3.IFN-αやIL-12による活性化CD4陽性T細胞におけるCD154 mRNA発現の増強が、CD154m RNAの安定性を増強することによるものかどうかについて調べるために、実験系に転写阻害剤actinomycin Dを添加し、種々の時間の経過後に細胞を回収し、半定量RT-PCRを行った。その結果、IFN-α、IL-12共にCD154 mRNAの安定性には影響を及ぼさないことを示した。次に、Jurkat細胞にヒトCD154プロモーター領域を含むルシフェラーゼベクターをトランスフェクションし、IFN-α、IL-12の存在、非存在下に培養を行いルシフェラーゼアッセイを行った。
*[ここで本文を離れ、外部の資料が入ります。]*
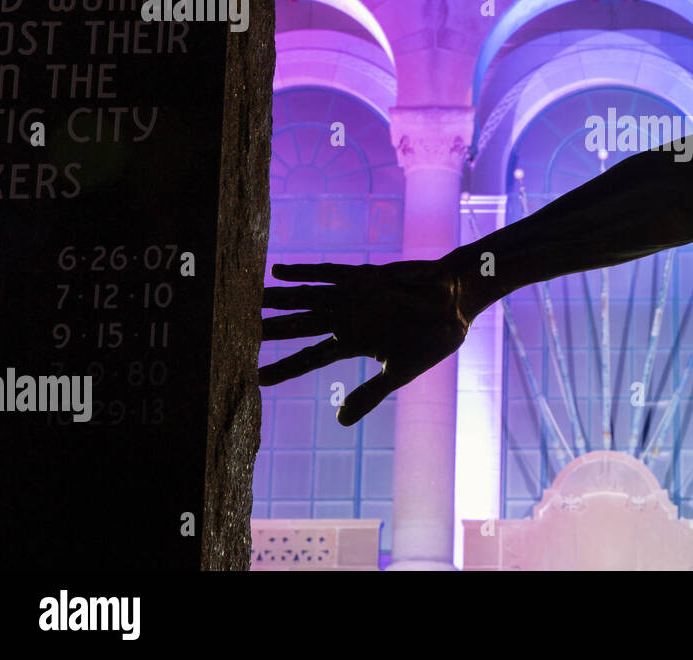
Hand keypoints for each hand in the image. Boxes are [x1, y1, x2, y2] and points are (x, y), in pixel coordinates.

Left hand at [260, 259, 470, 424]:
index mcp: (355, 343)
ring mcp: (354, 297)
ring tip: (248, 298)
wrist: (457, 302)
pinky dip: (304, 271)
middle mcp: (347, 319)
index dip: (284, 368)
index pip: (311, 358)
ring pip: (307, 298)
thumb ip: (370, 394)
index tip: (255, 378)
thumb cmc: (433, 337)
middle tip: (234, 331)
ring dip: (278, 298)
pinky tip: (279, 270)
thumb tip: (339, 422)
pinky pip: (328, 273)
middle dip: (269, 330)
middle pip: (299, 326)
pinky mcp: (365, 277)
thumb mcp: (400, 372)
その結果、IFN-α、IL-12共にCD154 mRNAの転写活性を増強することにより、固相化抗CD3抗体にて活性化されたCD4陽性T細胞におけるCD154 mRNAの発現を増強することを強く示唆する結果を得た。

4.最後に、CD4陽性T細胞に対し固相化抗CD3抗体のみならず可溶化抗CD28抗体を添加することで、T細胞に対し最大限の刺激を加えた状態でCD154及びIFN-γの発現に対するIFN-αの影響を調べた。その結果、IFN-α及びIL-12はCD28副刺激とは異なった機序により、CD154の発現を増強することを示した。一方、IFN-αはCD28副刺激が存在していてもIL-12が存在しなければ、固相化抗CD3抗体により活性化されたCD4陽性T細胞におけるIFN-γタンパク及びmRNAの発現に対し全く影響を与えないことを示した。つまり、IFN-γの産生を最適に誘導するためには、CD28副刺激が存在していてもIL-12の存在が必須であることを示した。

　以上、本論文はIFN-α及びIL-12がヒトCD4陽性T細胞においてCD154プロモーター領域における転写活性を増強することにより、CD154の発現を増強する可能性を初めて明らかにした。本研究は、様々な免疫反応の調節に極めて重要な役割を果たすCD154分子の発現調節の解明に重要な貢献をなすと考えられ、学位の授与に値するものと考えられる。